Israel launched a widespread bombardment of Lebanon two months ago that severely weakened Hezbollah, followed by a ground invasion.
That war, the most recent of several conflicts involving Hezbollah over the past four decades, killed more than 4,000 people in Lebanon, including hundreds of civilians, and caused an estimated 11 billion US dollars (£8 billion) worth of destruction, according to the World Bank.
In Israel, 127 people died, including 80 soldiers.
Gaza’s ministry of health said that Israeli strikes had killed 25 Palestinians and injured 77 since the afternoon.
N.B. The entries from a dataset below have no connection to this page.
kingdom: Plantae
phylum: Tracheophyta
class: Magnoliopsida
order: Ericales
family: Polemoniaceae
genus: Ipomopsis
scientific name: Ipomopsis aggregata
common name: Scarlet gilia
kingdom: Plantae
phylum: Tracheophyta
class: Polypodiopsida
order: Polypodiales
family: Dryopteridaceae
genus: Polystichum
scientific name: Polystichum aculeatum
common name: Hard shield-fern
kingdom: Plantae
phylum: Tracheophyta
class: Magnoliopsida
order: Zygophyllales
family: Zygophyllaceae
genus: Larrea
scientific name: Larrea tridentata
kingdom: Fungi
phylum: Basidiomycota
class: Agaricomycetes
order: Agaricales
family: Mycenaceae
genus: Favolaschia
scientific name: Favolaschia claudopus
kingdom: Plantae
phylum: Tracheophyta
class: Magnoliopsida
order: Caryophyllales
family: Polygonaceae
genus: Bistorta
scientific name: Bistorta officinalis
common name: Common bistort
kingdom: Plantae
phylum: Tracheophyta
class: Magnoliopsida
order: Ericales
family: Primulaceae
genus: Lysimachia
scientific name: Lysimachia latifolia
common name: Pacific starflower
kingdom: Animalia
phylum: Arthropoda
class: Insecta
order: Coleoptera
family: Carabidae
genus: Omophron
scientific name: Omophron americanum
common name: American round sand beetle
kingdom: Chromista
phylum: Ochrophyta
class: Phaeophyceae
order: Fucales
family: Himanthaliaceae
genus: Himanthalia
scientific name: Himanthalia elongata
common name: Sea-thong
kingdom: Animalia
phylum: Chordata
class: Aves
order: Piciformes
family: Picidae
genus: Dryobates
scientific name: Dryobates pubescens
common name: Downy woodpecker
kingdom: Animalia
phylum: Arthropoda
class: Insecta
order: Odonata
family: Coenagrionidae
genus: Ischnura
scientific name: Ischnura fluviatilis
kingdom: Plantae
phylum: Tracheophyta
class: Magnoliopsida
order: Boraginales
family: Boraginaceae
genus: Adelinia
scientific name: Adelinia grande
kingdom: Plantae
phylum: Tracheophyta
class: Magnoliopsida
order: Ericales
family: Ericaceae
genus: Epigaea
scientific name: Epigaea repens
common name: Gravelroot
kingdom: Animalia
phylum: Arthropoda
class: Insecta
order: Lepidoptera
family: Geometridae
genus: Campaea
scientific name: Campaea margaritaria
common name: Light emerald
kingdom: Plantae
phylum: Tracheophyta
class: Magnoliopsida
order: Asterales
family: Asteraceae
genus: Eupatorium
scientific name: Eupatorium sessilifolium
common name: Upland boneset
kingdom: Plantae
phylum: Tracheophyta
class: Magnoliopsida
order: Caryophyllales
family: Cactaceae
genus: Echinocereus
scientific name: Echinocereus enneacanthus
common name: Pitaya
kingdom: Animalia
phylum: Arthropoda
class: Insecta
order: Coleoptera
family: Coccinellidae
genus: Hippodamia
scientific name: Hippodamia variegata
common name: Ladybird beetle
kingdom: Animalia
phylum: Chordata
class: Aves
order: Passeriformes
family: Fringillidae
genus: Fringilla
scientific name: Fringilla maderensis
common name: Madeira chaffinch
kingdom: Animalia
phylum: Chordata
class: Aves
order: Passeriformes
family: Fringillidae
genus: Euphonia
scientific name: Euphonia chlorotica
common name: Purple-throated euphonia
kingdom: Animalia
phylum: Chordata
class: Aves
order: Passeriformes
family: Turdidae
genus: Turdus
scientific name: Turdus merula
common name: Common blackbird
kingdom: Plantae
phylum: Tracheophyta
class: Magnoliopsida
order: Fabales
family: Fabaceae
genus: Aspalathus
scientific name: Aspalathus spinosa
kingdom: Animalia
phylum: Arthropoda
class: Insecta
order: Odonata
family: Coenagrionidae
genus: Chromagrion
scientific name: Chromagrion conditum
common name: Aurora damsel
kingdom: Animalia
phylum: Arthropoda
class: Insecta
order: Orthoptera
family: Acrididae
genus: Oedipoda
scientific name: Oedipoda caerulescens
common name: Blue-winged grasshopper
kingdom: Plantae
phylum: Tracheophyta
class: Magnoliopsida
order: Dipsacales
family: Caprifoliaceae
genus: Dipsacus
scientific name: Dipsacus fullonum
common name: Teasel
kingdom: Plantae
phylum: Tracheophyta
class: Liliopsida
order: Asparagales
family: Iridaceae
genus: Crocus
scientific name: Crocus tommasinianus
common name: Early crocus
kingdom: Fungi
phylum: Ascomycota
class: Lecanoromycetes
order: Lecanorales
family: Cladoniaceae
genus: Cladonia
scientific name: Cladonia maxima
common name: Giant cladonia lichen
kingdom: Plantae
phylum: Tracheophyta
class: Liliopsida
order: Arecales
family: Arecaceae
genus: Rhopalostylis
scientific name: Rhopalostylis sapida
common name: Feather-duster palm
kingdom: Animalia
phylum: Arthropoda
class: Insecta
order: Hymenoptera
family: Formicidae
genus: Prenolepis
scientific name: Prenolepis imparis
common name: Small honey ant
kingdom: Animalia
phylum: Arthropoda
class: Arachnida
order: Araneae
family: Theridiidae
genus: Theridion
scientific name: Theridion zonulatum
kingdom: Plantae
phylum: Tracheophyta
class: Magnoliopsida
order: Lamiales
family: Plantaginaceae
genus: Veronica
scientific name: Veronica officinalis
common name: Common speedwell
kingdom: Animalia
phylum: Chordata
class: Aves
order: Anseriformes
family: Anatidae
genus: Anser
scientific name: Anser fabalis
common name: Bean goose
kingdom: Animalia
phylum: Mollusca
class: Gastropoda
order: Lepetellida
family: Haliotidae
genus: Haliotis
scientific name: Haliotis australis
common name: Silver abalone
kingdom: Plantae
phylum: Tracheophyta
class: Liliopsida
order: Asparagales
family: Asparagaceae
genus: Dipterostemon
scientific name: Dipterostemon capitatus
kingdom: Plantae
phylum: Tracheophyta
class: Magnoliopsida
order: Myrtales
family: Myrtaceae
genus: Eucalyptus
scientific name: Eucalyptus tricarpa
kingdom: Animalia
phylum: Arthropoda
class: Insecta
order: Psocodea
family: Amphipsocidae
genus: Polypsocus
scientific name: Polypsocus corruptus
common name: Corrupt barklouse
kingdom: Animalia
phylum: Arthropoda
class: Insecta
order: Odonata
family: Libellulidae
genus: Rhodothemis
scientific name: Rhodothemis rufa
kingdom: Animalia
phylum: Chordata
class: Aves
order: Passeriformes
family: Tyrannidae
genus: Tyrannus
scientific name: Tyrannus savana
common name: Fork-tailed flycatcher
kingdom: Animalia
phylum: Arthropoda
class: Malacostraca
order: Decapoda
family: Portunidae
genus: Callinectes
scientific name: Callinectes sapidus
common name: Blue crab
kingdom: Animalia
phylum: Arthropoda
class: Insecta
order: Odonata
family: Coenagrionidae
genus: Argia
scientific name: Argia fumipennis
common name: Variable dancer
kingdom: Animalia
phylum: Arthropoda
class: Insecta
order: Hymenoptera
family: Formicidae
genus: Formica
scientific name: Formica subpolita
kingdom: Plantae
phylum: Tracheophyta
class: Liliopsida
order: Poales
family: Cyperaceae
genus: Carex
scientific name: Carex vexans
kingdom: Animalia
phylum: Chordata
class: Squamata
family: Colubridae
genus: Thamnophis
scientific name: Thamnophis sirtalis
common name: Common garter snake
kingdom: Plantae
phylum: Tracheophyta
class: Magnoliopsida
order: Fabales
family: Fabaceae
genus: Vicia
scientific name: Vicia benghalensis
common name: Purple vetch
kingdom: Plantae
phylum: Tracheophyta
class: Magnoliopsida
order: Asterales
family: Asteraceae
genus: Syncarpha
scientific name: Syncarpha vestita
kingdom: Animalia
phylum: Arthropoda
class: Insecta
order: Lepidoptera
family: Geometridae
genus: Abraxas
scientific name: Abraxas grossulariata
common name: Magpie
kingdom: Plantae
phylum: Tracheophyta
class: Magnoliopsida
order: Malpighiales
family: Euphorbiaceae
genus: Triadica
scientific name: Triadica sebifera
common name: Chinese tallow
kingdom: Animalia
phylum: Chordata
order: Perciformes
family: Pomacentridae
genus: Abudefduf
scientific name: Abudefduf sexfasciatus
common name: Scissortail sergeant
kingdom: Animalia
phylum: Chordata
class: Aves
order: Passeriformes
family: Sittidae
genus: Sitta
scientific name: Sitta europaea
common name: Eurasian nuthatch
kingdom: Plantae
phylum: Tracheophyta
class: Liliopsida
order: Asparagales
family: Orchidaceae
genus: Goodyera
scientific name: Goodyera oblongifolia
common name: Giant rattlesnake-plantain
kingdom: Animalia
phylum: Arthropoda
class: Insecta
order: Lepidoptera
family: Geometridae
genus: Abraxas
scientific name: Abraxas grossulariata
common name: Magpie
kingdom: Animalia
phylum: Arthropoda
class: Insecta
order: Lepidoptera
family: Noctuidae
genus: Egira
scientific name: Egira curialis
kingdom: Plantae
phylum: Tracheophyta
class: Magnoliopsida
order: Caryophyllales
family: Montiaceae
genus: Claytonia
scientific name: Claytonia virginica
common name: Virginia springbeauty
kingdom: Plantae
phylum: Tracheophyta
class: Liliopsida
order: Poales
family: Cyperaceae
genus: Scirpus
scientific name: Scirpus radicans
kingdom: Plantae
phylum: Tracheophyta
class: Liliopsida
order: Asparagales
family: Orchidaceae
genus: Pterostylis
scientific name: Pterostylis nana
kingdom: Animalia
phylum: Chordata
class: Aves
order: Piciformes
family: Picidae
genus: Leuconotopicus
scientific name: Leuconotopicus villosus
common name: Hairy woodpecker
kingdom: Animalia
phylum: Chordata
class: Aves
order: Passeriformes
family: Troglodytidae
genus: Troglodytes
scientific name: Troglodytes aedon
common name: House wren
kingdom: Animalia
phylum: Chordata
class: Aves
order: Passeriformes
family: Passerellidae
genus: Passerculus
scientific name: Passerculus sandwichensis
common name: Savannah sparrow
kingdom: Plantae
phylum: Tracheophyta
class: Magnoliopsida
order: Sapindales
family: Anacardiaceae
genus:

Hospital officials who received the bodies said they came from both sides of the yellow line established in last month’s ceasefire.
The boundary splits the enclave in two, leaving the border zone under Israeli military control while the area beyond it is meant to serve as a safe zone.
Officials at al-Ahli, Shifa, Nasser and Kuwaiti hospitals reported they had received the bodies of those killed from Gaza City, Khan Younis and the Muwasi area, the southern Gaza displacement camp.
280 The number of deaths in Gaza since the truce began
An Israeli strike also killed one person in Shijaiyah, a Gaza City neighbourhood outside the safe zone where Israeli forces remain deployed.
The Israeli military said its strikes responded to militants who had opened fire on Israeli forces in Khan Younis earlier in the day.
It said no soldiers were killed.
Israeli strikes have decreased since the ceasefire agreement took effect on October 10, according to Gaza’s health ministry, although they have not stopped entirely.
The ministry, which does not distinguish between civilians and combatants, has reported 280 deaths since the truce began, an average of more than seven per day.
Each side has accused the other of violating its terms, which include increasing the flow of aid into Gaza and returning hostages — dead or alive — to Israel.
The deaths are among the more than 69,000 Palestinians killed since Israel launched its sweeping offensive more than two years ago in response to Hamas-led militants abducting 251 people and killing around 1,200 people, mostly civilians, in the October 7 2023 attack that triggered the war.
Gaza’s health ministry, part of the Hamas-run government and staffed by medical professionals, maintains detailed records seen as a reliable estimate by the UN and many independent experts.